Founded in 2006, the Committee on Capital Markets Regulation is dedicated to enhancing the competitiveness of U.S. capital markets and ensuring the stability of the U.S. financial system.
Our reports and releases provide lawmakers and regulators with concrete policy recommendations based on rigorous empirical research. We support the use of robust cost-benefit analysis as a critical component of financial regulatory reform.
Our membership includes thirty-three leaders drawn from the finance, investment, business, law, accounting, and academic communities. The Committee is chaired jointly by Glenn Hubbard (Dean, Columbia Business School) and John L. Thornton (Chairman, The Brookings Institution) and directed by Prof. Hal S. Scott (Nomura Professor and Director of the Program on International Financial Systems, Harvard Law School).

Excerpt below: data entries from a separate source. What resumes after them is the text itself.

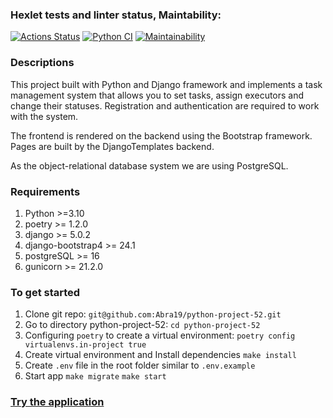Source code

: ### Hexlet tests and linter status, Maintability:
[![Actions Status](https://github.com/Abra19/python-project-52/actions/workflows/hexlet-check.yml/badge.svg)](https://github.com/Abra19/python-project-52/actions)
[![Python CI](https://github.com/Abra19/page_analyzer/actions/workflows/python_ci.yml/badge.svg)](https://github.com/Abra19/page_analyzer/actions/workflows/python_ci.yml)
[![Maintainability](https://api.codeclimate.com/v1/badges/e08d3f09e7d1220cad9b/maintainability)](https://codeclimate.com/github/Abra19/python-project-52/maintainability)


### Descriptions
This project built with Python and Django framework and implements a task management system that allows you to set tasks, assign executors and change their statuses. Registration and authentication are required to work with the system.

The frontend is rendered on the backend using the Bootstrap framework. Pages are built by the DjangoTemplates backend.

As the object-relational database system we are using PostgreSQL.

### Requirements
1. Python >=3.10
2. poetry >= 1.2.0
3. django >= 5.0.2
4. django-bootstrap4 >= 24.1
5. postgreSQL >= 16
5. gunicorn >= 21.2.0


### To get started
1. Clone git repo:
  `git@github.com:Abra19/python-project-52.git`
2. Go to directory python-project-52:
  `cd python-project-52`
3.  Configuring `poetry` to create a virtual environment:
  `poetry config virtualenvs.in-project true`
4.  Create virtual environment and Install dependencies
  `make install`
5. Create `.env` file in the root folder similar to `.env.example`
5. Start app
  `make migrate`
  `make start`

### [Try the application](https://python-project-52-gbo3.onrender.com)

The Committee is an independent and non-partisan 501(c)(3) research organization, financed by contributions from individuals, foundations, and corporations.

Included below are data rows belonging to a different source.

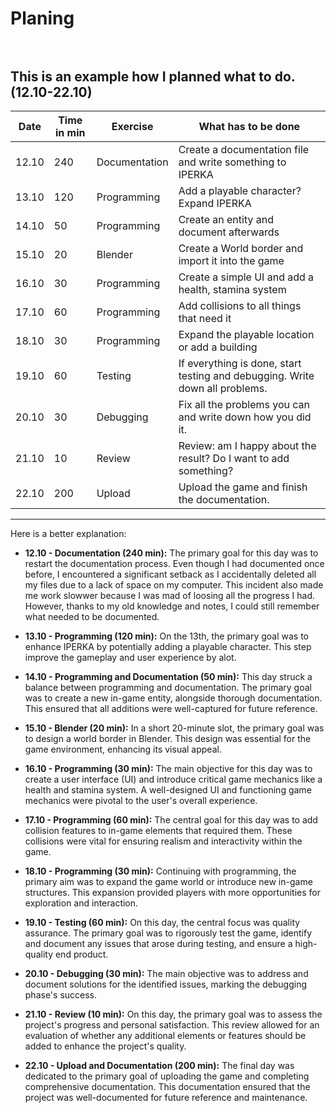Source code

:# Planing <br> <br>

This is an example how I planned what to do. (12.10-22.10)
--------------------------------------------------------------------------------------------------------------------------
| Date   | Time in min | Exercise         | What has to be done                                                          |
| ------ | ----------- | ---------------  | ---------------------------------------------------------------------------- |
| 12.10  |          240| Documentation    | Create a documentation file and write something to IPERKA                    |
| 13.10  |          120| Programming      | Add a playable character? Expand IPERKA                                      |
| 14.10  |           50| Programming      | Create an entity and document afterwards                                     |
| 15.10  |           20| Blender          | Create a World border and import it into the game                            |
| 16.10  |           30| Programming      | Create a simple UI and add a health, stamina system                          |
| 17.10  |           60| Programming      | Add collisions to all things that need it                                    |
| 18.10  |           30| Programming      | Expand the playable location or add a building                               |
| 19.10  |           60| Testing          | If everything is done, start testing and debugging. Write down all problems. |
| 20.10  |           30| Debugging        | Fix all the problems you can and write down how you did it.                  |
| 21.10  |           10| Review           | Review: am I happy about the result? Do I want to add something?             |
| 22.10  |          200| Upload           | Upload the game and finish the documentation.                                |
--------------------------------------------------------------------------------------------------------------------------


Here is a better explanation:

- **12.10 - Documentation (240 min):** The primary goal for this day was to restart the documentation process. Even though I had documented once before, I encountered a significant setback as I accidentally deleted all my files due to a lack of space on my computer. This incident also made me work slowwer because I was mad of loosing all the progress I had. However, thanks to my old knowledge and notes, I could still remember what needed to be documented.

- **13.10 - Programming (120 min):** On the 13th, the primary goal was to enhance IPERKA by potentially adding a playable character. This step improve the gameplay and user experience by alot.

- **14.10 - Programming and Documentation (50 min):** This day struck a balance between programming and documentation. The primary goal was to create a new in-game entity, alongside thorough documentation. This ensured that all additions were well-captured for future reference.

- **15.10 - Blender (20 min):** In a short 20-minute slot, the primary goal was to design a world border in Blender. This design was essential for the game environment, enhancing its visual appeal.

- **16.10 - Programming (30 min):** The main objective for this day was to create a user interface (UI) and introduce critical game mechanics like a health and stamina system. A well-designed UI and functioning game mechanics were pivotal to the user's overall experience.

- **17.10 - Programming (60 min):** The central goal for this day was to add collision features to in-game elements that required them. These collisions were vital for ensuring realism and interactivity within the game.

- **18.10 - Programming (30 min):** Continuing with programming, the primary aim was to expand the game world or introduce new in-game structures. This expansion provided players with more opportunities for exploration and interaction.

- **19.10 - Testing (60 min):** On this day, the central focus was quality assurance. The primary goal was to rigorously test the game, identify and document any issues that arose during testing, and ensure a high-quality end product.

- **20.10 - Debugging (30 min):** The main objective was to address and document solutions for the identified issues, marking the debugging phase's success.

- **21.10 - Review (10 min):** On this day, the primary goal was to assess the project's progress and personal satisfaction. This review allowed for an evaluation of whether any additional elements or features should be added to enhance the project's quality.

- **22.10 - Upload and Documentation (200 min):** The final day was dedicated to the primary goal of uploading the game and completing comprehensive documentation. This documentation ensured that the project was well-documented for future reference and maintenance.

Recent Research Highlights
The Committee’s research regarding the regulation of U.S. capital markets provides policymakers with a nonpartisan, empirical foundation for public policy.
- Comment Letters: The Committee issues comment letters in response to proposed rules under Dodd-Frank, including the Volcker Rule, the Federal Reserve’s Enhanced Prudential Standards and FSOC’s Authority to Require Supervision and Regulation of Certain Nonbank Financial Companies (SIFIs).
- Cost-Benefit Analysis: The Committee recently completed a review of the cost-benefit analysis provisions in proposed and final rules under Dodd-Frank.
- Capital Study: The Committee is engaged in a study on enhancing the use of market discipline in determining sound levels of capitalizations for financial institutions.
- Interconnectedness and Contagion: The Committee is examining the contributions of interconnectedness and contagion to the financial crisis, and policy initiatives in response to the crisis.